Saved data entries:
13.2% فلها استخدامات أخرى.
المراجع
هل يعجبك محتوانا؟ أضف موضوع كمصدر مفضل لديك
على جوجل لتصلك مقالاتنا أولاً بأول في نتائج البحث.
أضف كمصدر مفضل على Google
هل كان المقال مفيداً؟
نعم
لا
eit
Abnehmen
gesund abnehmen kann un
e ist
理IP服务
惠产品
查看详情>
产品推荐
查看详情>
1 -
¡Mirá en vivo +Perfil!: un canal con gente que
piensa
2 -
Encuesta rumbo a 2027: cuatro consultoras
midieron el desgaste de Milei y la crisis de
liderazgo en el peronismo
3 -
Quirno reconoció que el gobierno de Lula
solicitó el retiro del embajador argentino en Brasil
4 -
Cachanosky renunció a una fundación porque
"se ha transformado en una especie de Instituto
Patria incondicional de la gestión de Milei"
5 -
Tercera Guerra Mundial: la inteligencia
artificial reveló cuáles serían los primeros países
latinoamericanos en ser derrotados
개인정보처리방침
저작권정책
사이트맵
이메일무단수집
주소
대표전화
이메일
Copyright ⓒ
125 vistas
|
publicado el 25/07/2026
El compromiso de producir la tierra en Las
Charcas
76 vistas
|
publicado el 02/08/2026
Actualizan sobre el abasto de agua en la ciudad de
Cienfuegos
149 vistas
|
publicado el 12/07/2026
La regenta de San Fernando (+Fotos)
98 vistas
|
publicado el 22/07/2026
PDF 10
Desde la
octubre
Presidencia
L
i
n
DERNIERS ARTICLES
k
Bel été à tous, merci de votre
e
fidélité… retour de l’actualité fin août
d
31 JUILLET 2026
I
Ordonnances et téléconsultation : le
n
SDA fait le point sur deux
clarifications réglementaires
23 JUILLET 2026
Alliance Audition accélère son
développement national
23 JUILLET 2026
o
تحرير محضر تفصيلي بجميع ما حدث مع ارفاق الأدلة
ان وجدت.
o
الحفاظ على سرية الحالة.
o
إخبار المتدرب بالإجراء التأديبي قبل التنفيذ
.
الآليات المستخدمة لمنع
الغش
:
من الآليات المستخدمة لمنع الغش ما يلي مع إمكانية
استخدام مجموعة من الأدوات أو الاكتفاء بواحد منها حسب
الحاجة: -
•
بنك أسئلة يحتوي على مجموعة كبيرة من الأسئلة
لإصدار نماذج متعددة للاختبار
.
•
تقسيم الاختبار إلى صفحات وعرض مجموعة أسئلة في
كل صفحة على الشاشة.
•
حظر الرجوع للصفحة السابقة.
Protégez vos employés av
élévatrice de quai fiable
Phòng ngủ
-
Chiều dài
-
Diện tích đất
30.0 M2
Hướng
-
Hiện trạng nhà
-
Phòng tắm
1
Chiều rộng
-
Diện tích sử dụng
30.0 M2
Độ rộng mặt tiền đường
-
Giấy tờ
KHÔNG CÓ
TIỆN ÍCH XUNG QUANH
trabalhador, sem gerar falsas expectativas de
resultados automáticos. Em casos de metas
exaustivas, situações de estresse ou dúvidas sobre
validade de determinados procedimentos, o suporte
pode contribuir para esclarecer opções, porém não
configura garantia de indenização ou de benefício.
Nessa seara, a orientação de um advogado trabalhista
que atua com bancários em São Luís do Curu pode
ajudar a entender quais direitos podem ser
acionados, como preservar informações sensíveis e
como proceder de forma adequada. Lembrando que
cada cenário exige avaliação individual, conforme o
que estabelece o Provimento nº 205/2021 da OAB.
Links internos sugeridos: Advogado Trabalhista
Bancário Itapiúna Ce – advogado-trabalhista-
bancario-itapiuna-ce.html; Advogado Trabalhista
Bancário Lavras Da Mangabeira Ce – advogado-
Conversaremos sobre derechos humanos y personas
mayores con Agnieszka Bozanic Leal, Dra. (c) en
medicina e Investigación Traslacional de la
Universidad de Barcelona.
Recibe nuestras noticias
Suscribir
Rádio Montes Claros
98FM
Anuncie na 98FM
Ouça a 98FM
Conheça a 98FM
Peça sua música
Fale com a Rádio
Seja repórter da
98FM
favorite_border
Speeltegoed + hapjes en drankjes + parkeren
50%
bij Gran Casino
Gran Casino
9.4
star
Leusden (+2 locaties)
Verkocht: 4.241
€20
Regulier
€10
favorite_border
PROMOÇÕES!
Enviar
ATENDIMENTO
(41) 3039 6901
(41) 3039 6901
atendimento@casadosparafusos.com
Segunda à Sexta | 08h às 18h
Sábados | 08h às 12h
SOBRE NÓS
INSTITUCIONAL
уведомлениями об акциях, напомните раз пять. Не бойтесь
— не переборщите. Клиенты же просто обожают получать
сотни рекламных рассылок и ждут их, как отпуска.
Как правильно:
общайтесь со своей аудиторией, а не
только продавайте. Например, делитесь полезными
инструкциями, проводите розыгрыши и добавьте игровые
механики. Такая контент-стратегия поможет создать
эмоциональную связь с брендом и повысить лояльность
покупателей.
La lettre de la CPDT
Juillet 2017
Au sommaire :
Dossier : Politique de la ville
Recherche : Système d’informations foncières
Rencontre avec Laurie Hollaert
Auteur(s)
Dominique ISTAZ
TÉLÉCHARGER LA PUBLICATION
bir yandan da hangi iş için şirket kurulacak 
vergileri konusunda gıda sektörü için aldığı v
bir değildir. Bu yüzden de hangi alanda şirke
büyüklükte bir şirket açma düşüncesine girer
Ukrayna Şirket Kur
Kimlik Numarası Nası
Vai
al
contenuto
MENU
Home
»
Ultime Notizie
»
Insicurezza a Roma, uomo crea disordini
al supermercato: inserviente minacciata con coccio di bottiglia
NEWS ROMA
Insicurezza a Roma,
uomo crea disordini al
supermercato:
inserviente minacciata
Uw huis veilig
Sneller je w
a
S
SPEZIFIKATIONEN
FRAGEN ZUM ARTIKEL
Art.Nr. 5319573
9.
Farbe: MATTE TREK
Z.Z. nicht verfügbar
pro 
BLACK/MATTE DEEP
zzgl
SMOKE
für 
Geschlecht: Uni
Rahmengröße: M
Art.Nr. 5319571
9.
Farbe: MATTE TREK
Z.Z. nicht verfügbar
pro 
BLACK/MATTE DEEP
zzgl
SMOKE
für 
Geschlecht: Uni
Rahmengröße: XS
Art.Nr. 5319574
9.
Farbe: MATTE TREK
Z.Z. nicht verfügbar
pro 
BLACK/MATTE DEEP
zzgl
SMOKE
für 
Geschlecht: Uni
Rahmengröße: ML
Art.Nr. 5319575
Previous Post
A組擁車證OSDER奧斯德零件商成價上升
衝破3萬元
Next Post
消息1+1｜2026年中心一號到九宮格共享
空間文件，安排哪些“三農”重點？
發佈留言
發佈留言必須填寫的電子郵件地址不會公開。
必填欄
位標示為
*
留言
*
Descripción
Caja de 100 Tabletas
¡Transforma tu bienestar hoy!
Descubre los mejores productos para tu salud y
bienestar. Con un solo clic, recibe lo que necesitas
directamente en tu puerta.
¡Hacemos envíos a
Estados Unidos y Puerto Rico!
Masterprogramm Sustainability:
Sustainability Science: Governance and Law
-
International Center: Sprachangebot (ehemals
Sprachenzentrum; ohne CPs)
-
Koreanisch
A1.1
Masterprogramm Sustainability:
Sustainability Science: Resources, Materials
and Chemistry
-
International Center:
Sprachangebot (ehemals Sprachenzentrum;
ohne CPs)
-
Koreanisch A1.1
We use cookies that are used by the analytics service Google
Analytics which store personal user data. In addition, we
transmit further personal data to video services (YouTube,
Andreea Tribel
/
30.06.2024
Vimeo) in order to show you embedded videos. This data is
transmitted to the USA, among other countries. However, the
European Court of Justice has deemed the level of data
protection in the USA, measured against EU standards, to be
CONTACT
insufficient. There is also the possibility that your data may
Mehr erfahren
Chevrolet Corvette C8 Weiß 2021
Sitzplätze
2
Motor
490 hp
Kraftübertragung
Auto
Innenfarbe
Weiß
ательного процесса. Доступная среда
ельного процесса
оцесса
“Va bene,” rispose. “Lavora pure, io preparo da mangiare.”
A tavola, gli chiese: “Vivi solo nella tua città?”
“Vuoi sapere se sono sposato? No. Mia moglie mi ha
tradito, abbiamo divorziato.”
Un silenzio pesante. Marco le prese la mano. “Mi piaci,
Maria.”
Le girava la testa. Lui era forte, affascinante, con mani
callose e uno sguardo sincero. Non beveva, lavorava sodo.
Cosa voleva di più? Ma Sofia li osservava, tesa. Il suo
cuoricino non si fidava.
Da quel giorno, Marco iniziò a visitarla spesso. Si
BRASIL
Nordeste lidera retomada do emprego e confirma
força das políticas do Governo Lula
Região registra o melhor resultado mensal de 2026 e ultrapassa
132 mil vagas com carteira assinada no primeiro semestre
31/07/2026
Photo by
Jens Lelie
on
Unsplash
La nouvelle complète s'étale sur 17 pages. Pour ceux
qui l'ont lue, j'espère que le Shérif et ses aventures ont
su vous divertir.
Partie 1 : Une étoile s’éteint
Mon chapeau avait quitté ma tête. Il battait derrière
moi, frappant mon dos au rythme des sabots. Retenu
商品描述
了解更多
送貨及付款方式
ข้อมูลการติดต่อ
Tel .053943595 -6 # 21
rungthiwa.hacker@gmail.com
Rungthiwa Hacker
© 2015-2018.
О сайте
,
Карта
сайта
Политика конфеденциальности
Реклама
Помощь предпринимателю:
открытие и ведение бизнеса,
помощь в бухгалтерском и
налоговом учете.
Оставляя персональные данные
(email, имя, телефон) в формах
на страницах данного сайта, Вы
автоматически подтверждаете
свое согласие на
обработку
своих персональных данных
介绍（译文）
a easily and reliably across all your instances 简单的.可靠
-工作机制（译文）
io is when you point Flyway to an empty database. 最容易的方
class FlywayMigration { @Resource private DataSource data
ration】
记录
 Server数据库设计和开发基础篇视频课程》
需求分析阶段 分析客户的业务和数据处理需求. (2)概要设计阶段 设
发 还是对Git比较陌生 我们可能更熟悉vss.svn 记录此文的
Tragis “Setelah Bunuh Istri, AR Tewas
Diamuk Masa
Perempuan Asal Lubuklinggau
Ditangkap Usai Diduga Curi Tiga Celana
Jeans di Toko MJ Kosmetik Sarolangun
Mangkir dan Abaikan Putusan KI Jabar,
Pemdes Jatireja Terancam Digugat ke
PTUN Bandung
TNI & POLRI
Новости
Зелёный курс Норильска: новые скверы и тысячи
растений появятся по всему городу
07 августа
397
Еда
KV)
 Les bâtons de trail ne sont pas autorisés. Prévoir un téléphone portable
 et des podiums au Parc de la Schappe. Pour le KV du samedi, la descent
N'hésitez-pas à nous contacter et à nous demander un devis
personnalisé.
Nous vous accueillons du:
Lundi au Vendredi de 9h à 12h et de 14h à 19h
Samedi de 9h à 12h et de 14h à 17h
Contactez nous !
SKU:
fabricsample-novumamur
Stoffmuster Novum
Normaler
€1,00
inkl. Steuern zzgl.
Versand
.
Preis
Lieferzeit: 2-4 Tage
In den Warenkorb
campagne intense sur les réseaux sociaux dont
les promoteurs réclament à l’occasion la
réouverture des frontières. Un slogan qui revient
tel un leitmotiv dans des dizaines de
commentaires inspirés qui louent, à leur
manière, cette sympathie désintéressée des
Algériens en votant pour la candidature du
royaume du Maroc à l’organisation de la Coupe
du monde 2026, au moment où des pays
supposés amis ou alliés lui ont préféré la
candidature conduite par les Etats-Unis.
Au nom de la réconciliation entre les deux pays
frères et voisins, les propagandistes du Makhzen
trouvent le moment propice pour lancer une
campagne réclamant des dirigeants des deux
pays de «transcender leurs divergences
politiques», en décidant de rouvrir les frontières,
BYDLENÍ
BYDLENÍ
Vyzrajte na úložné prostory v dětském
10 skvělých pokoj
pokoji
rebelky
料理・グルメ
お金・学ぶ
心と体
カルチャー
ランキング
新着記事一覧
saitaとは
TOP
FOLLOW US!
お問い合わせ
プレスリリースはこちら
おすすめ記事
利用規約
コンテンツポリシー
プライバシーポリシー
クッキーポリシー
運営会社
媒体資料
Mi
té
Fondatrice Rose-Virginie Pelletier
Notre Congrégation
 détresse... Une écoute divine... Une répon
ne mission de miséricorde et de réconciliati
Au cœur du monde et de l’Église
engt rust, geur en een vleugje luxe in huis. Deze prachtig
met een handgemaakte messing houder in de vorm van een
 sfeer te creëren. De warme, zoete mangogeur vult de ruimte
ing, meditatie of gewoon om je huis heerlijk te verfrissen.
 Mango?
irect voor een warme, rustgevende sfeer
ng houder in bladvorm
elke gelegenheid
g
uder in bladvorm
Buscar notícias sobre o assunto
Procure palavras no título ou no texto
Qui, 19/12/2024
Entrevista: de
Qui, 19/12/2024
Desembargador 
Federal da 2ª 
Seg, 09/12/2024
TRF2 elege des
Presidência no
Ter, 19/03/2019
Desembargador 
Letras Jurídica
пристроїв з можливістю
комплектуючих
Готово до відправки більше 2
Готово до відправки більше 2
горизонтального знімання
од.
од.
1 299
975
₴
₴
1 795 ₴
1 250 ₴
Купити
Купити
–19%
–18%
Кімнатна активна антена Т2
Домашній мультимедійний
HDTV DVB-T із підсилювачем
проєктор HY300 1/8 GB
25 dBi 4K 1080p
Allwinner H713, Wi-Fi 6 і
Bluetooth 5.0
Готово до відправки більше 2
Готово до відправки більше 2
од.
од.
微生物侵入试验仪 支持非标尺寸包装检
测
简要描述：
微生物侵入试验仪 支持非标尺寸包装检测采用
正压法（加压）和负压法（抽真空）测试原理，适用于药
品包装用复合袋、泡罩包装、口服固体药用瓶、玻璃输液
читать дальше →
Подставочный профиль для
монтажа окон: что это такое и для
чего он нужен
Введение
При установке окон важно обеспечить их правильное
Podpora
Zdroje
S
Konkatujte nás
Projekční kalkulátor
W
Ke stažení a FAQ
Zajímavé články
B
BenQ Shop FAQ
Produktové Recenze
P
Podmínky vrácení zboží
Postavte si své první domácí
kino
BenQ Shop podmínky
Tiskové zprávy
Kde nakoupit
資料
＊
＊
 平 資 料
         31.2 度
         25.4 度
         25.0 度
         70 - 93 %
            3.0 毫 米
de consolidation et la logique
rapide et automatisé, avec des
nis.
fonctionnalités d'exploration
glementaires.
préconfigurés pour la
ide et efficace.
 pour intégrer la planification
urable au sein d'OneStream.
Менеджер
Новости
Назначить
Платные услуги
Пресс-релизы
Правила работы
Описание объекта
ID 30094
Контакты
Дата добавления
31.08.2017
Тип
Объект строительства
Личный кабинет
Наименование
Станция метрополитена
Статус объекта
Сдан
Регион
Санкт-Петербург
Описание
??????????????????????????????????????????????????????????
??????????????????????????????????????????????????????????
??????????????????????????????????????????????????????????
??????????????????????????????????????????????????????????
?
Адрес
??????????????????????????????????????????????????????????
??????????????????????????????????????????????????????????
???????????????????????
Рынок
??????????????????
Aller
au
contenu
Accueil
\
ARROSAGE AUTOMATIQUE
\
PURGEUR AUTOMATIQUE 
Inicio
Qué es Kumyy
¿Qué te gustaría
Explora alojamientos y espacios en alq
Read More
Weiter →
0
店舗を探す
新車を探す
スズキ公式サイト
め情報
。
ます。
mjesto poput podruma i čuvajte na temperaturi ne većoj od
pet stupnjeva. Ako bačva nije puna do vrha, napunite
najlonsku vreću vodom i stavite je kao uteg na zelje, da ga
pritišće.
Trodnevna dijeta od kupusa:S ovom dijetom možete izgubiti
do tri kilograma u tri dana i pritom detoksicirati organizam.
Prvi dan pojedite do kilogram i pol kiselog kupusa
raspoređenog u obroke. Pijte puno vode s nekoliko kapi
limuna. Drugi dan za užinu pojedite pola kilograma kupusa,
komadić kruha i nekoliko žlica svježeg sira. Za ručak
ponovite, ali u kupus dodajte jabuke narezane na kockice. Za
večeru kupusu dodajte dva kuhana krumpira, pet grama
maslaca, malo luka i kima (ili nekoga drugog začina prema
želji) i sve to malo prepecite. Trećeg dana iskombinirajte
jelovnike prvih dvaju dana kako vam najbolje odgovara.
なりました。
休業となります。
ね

What is being asked:
Copy the lines of the entries verbatim, starting at the first line and ending at the line that contains "Encuesta rumbo a 2027: cuatro consultoras", including both ends.

Written answer:
13.2% فلها استخدامات أخرى.
المراجع
هل يعجبك محتوانا؟ أضف موضوع كمصدر مفضل لديك
على جوجل لتصلك مقالاتنا أولاً بأول في نتائج البحث.
أضف كمصدر مفضل على Google
هل كان المقال مفيداً؟
نعم
لا
eit
Abnehmen
gesund abnehmen kann un
e ist
理IP服务
惠产品
查看详情>
产品推荐
查看详情>
1 -
¡Mirá en vivo +Perfil!: un canal con gente que
piensa
2 -
Encuesta rumbo a 2027: cuatro consultoras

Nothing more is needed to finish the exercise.